→ EXCERPT:
___

Exhibition: The Goddess, the Deity & the Cyborg

This group exhibition explores how artists have conjured, revered and reimagined the goddess figure. Drawing from the works in The Women’s Art Collection as well as loans from public and private collections, the exhibition explores the enduring appeal of the goddess and traces how artists have adapted and even transformed the goddess into an ambiguous figure undefined by gender or even bodily form.

Dating from the 1970s to the present day, the curated works include the voices of contemporary artists who present alternative versions of the goddess figure, including non-Western perspectives and ones that complicate accepted notions of the body.

Goddess feminism originated in America in the 1970s. Two of its pioneers are represented in this exhibition. American artist Mary Beth Edelson engaged with the figure of the prehistoric Goddess through photomontages and performances, during which the artist summoned an ancient goddess lost to historical record. Climate activist and eco-feminist Monica Sjöö was a leading member of the goddess movement in the UK. Her painting Earth is Our Mother (1984) includes the symbol of the goddess to suggest the connectedness between women’s cycle of menstruation, birth and menopause and the life and death cycles of the universe.

___

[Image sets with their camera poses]
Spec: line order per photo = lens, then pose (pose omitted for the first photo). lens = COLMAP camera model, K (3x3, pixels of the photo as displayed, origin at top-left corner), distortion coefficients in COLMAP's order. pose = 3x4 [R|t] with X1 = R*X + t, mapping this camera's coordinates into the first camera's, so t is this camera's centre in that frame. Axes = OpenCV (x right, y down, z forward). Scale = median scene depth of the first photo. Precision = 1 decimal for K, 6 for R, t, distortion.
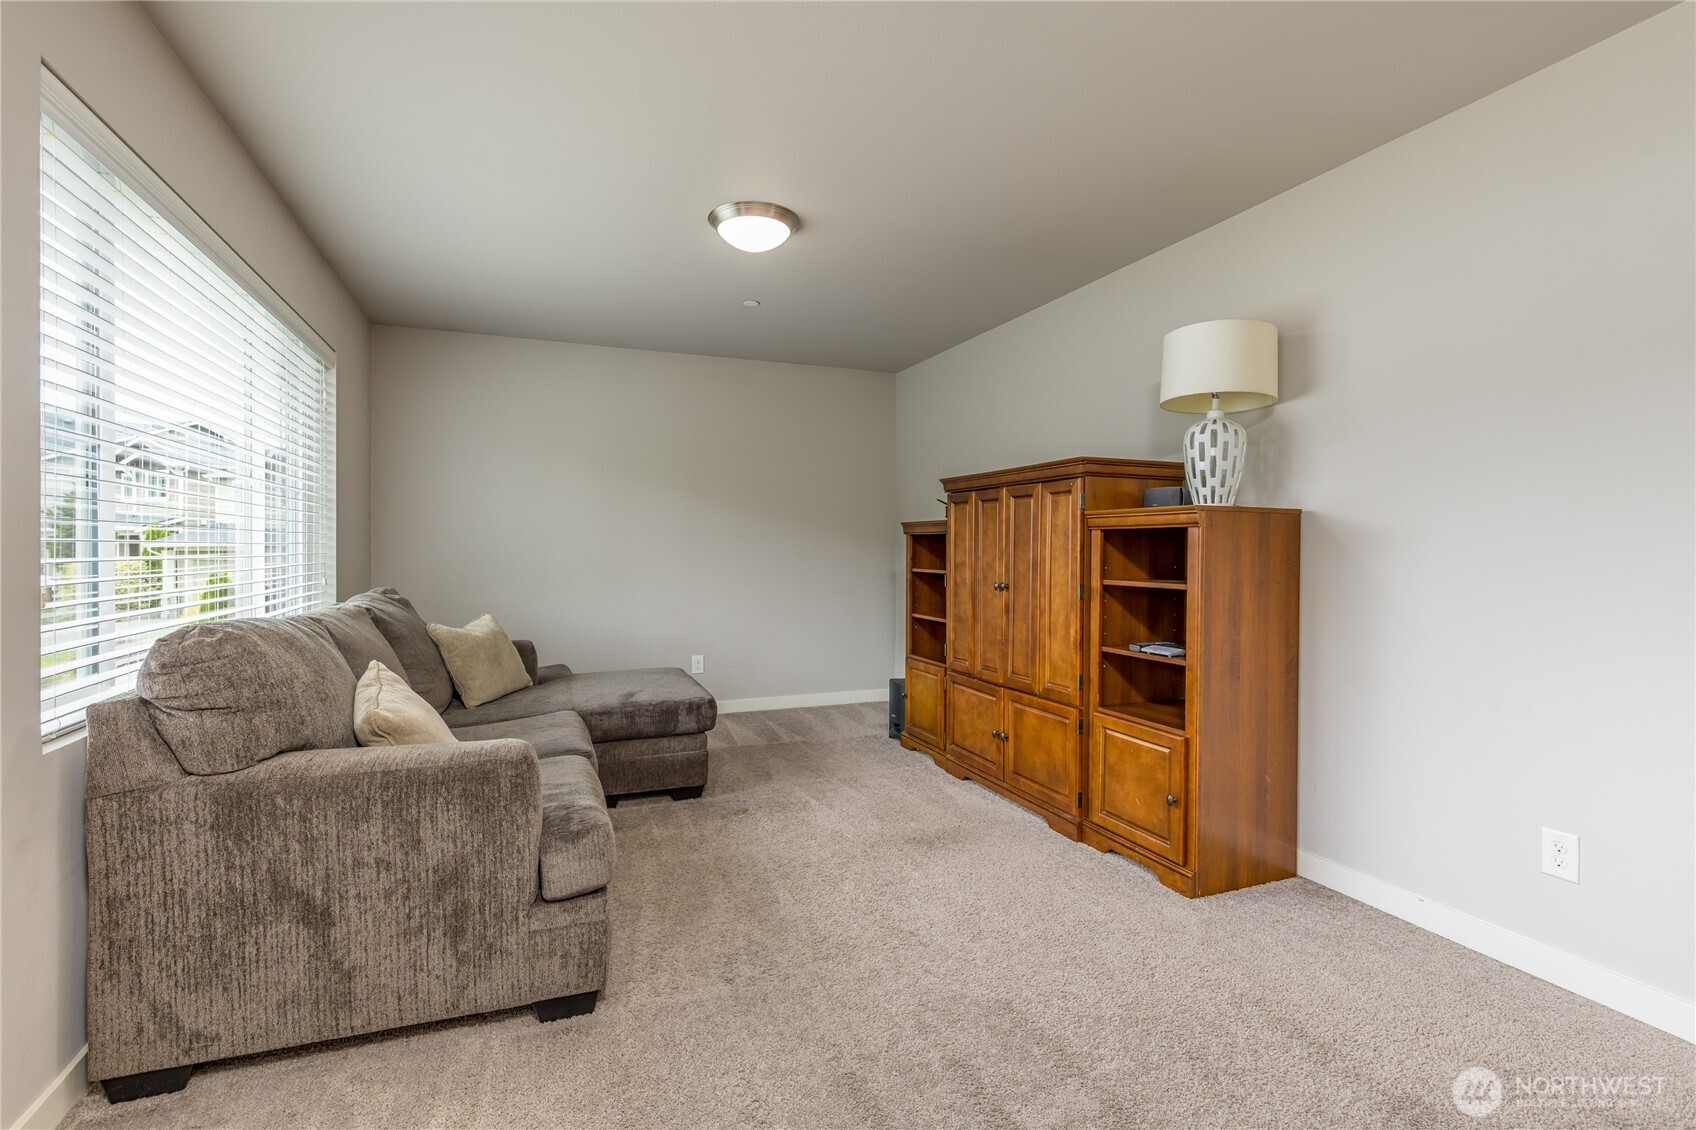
lens RADIAL K [[772.2, 0, 842.3], [0, 772.2, 554.5], [0, 0, 1]] dist [0.004991, 0.000082]
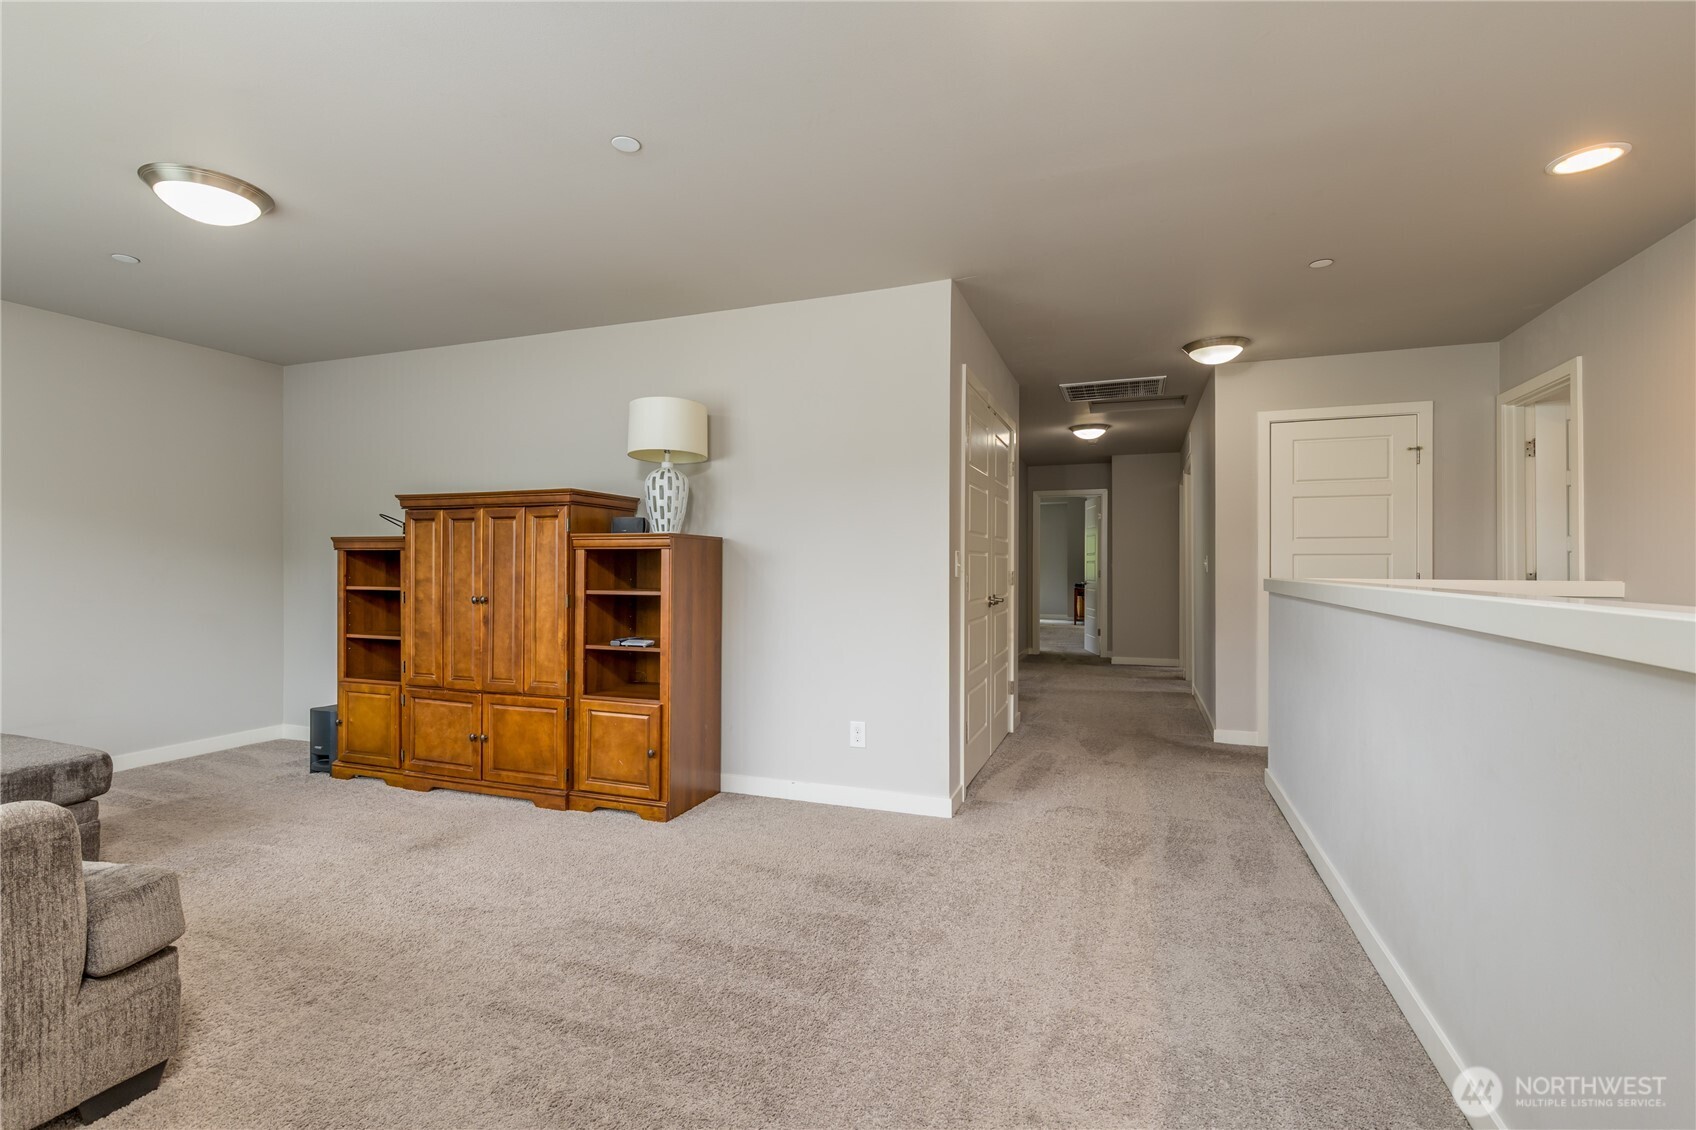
lens RADIAL K [[772.2, 0, 849.7], [0, 772.2, 564.2], [0, 0, 1]] dist [0.004991, 0.000082]
pose [[0.664929, -0.002211, 0.746903, -0.307008], [0.007683, 0.999963, -0.003880, -0.000464], [-0.746867, 0.008318, 0.664921, -0.128844]]
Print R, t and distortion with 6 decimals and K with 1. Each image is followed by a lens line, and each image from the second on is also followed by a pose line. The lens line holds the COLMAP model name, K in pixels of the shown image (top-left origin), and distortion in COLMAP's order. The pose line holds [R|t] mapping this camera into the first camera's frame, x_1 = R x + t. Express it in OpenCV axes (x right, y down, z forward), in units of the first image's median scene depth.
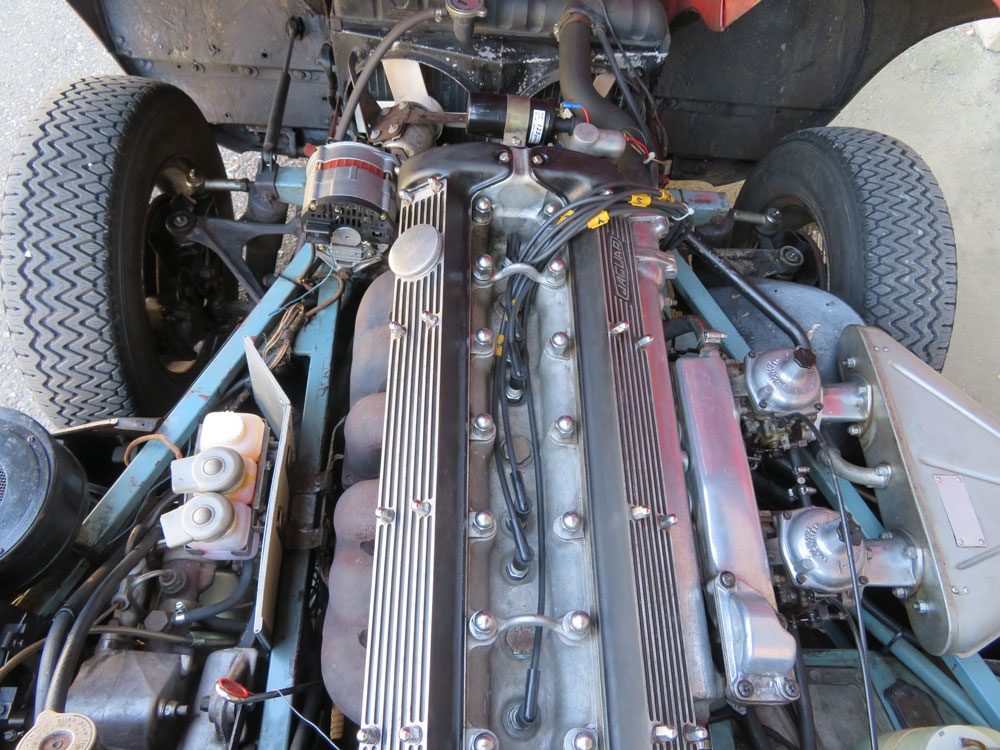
lens RADIAL K [[709.5, 0, 496.7], [0, 709.5, 374.6], [0, 0, 1]] dist [-0.010971, 0.000821]
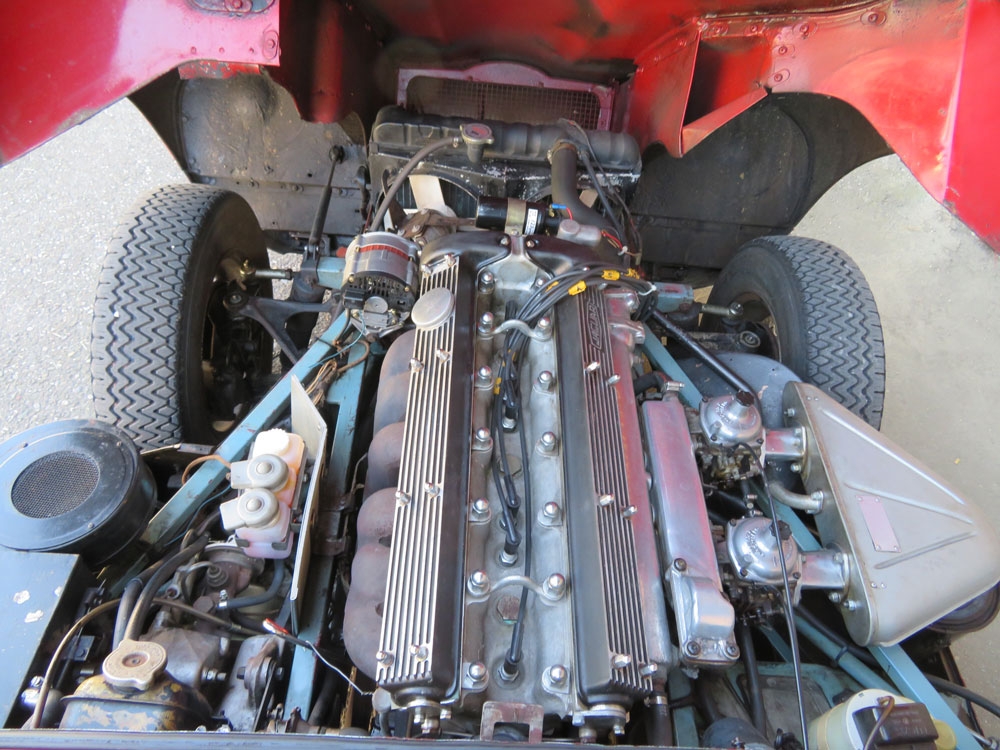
lens RADIAL K [[709.5, 0, 496.7], [0, 709.5, 374.6], [0, 0, 1]] dist [-0.010971, 0.000821]
pose [[0.999792, 0.018363, -0.008857, 0.011281], [-0.019650, 0.983740, -0.178523, 0.143940], [0.005435, 0.178660, 0.983896, -0.196139]]
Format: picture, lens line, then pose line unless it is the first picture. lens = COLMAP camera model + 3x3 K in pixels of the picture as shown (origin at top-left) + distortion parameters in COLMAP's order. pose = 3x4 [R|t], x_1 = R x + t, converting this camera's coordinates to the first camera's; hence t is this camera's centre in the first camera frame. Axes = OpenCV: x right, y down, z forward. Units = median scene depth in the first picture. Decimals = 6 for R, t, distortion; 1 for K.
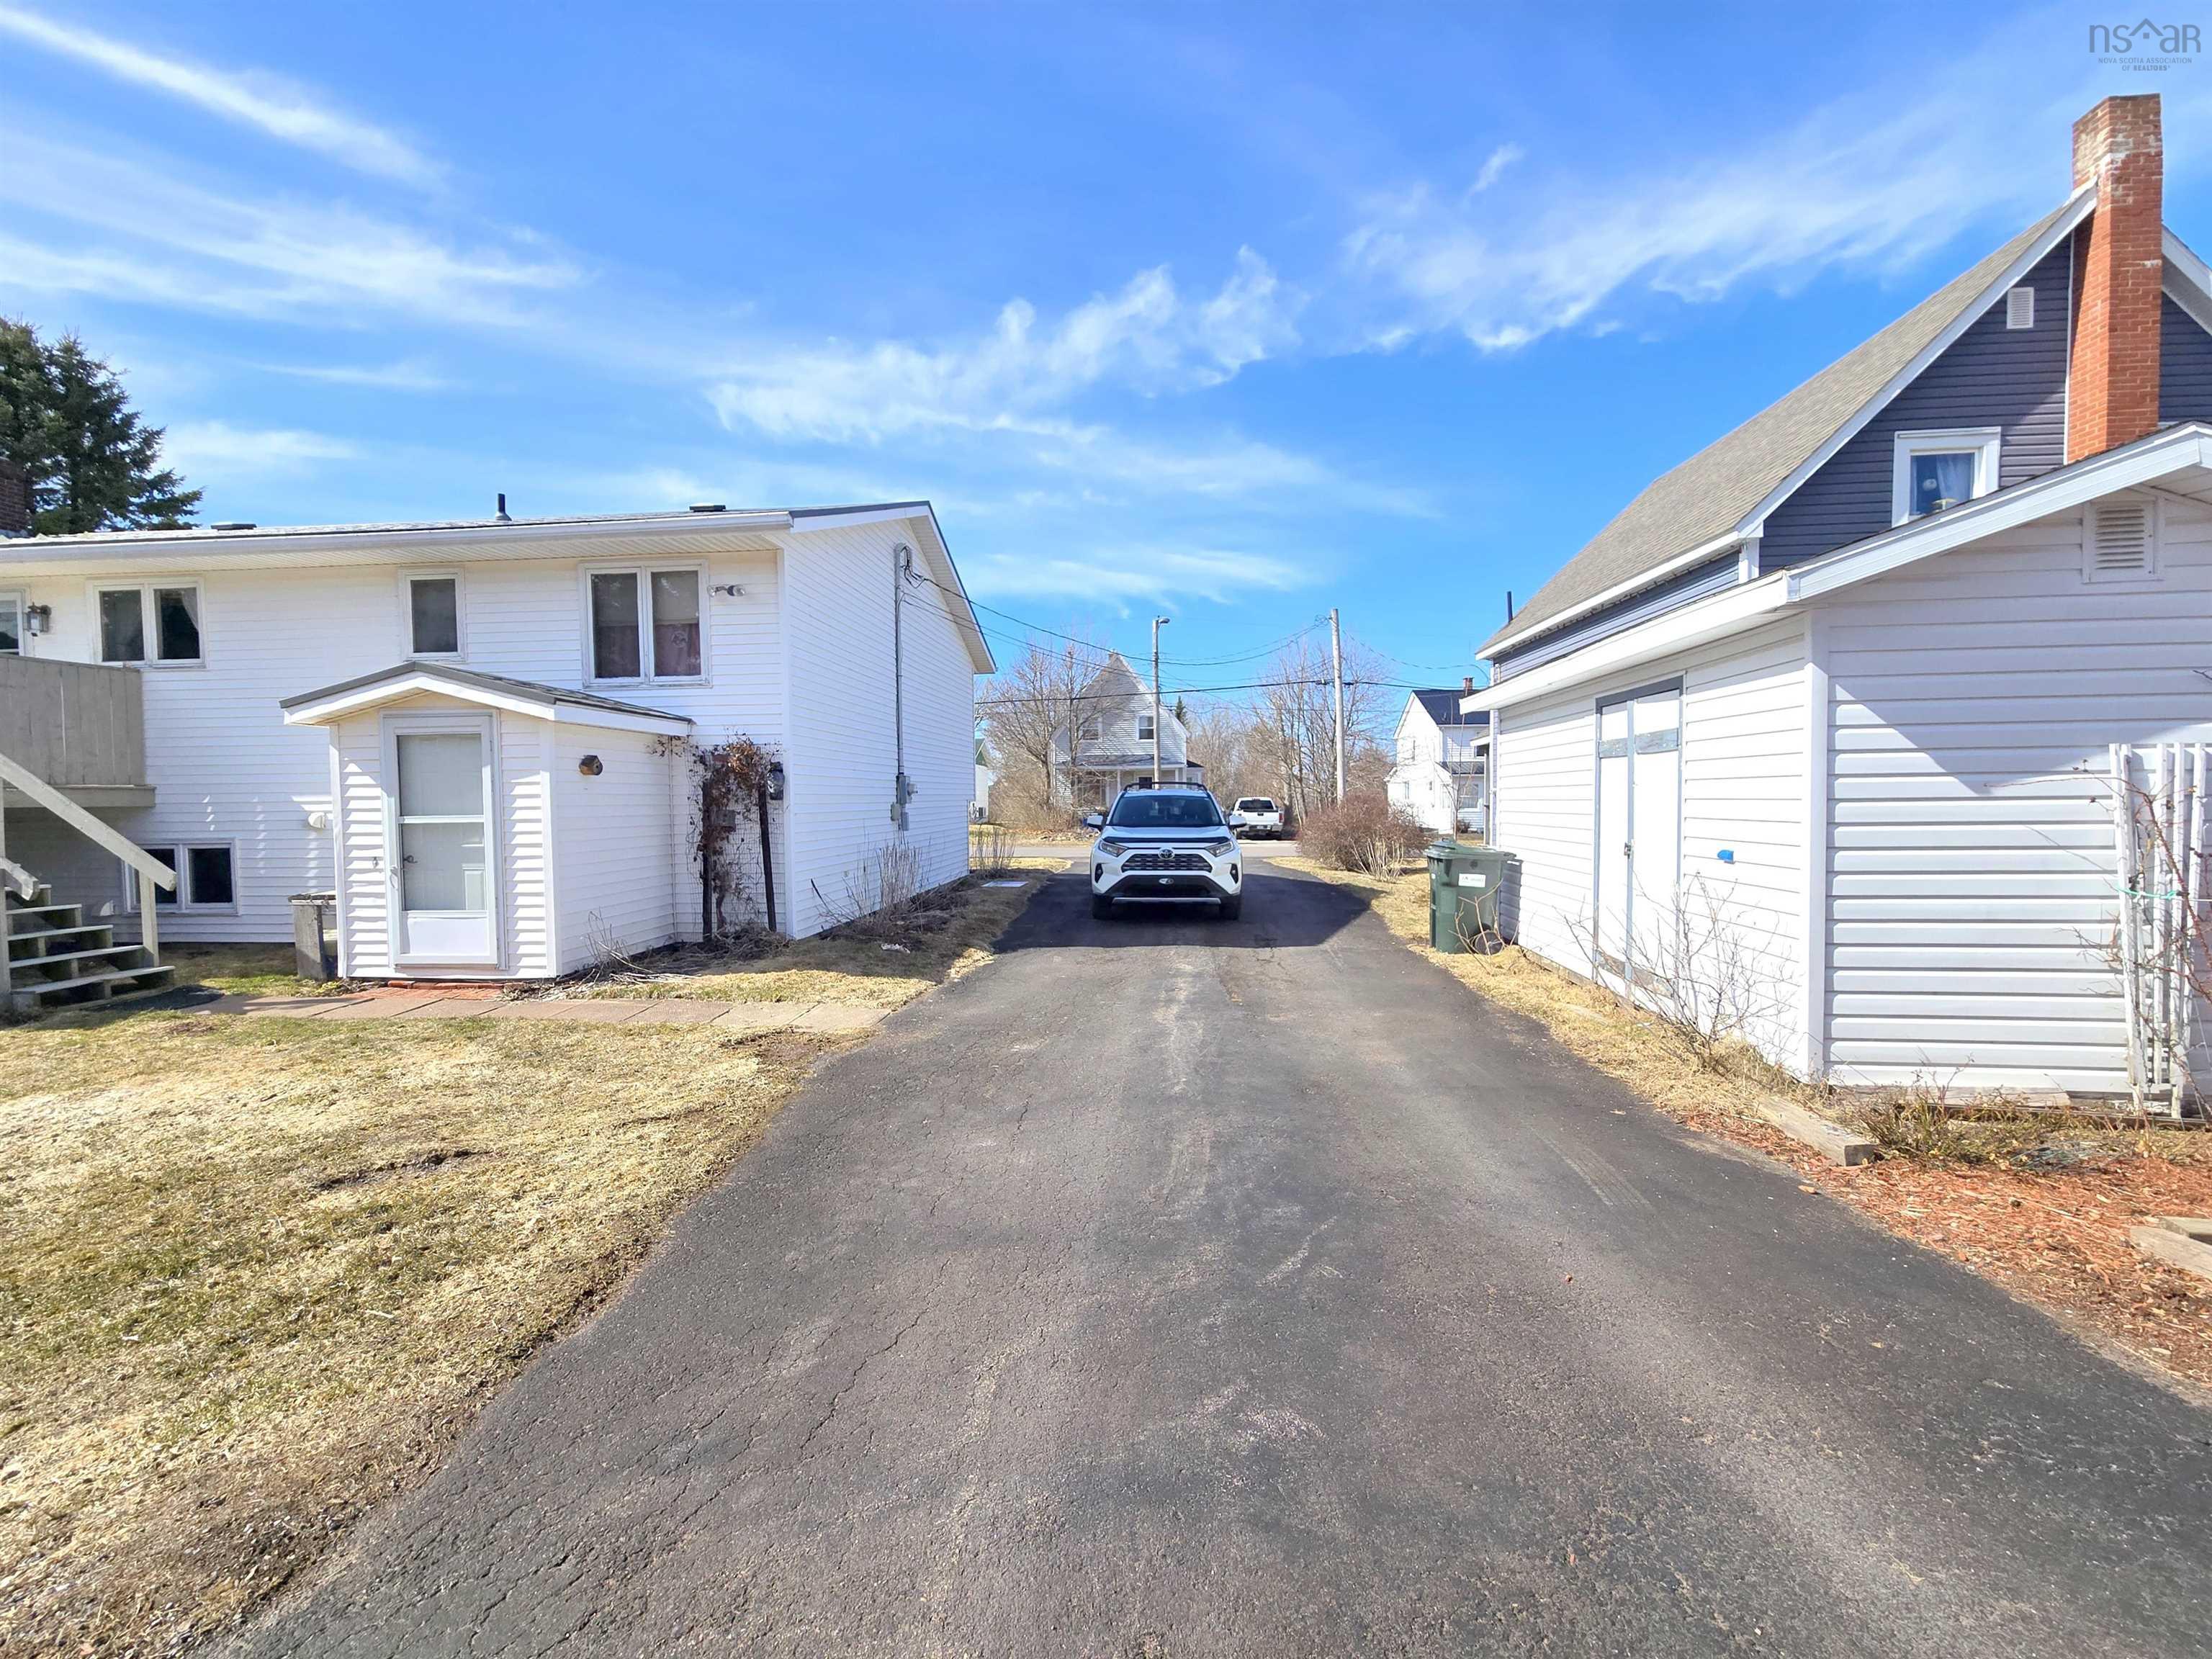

___

→ INSTRUCTIONS:
- a) From the goddess exhibition text, pull out the passage from "This group exhibition" up to and including "of the body.", word for word.
- b) Please continue the goddess exhibition text from the point where it stops.

→ ANSWERS FOR THIS EXERCISE:
- a)
This group exhibition explores how artists have conjured, revered and reimagined the goddess figure. Drawing from the works in The Women’s Art Collection as well as loans from public and private collections, the exhibition explores the enduring appeal of the goddess and traces how artists have adapted and even transformed the goddess into an ambiguous figure undefined by gender or even bodily form.

Dating from the 1970s to the present day, the curated works include the voices of contemporary artists who present alternative versions of the goddess figure, including non-Western perspectives and ones that complicate accepted notions of the body.

- b)
Contemporary artists represented within the exhibition search for a figure undefined by gender or bodily form. The seductive paintings of Alicia Reyes McNamara depict the non-binary deity Tlazoltéotl, an Aztec goddess who was originally an earth mother goddess associated with fertility, sexuality, the earth, waste and dirt.

The work of Wangechi Mutu revises and reimagines goddess representations. Mutu creates multi-layered collages and prints that explore mythology, sexuality, femininity and politics, often summoning alternative futures. The Original Nine Daughters (2012) series depicts hybrid creatures that are part-human part-animal. In doing so, Mutu uproots the figure of the goddess from something embodied – and, by association, gendered – to something otherworldly and liminal, unbound by place and landscape.

This hybridity and engagement with technology connects with the feminist post-humanist writing of Donna Haraway. In her 1985 essay ‘A Cyborg Manifesto’, Haraway rejects the so-called ‘goddess movement’ of the 1970s and 80s. She complicates the rigid boundaries that separate human from animal and human from machine, instead declaring: “I would rather be a cyborg than a goddess”.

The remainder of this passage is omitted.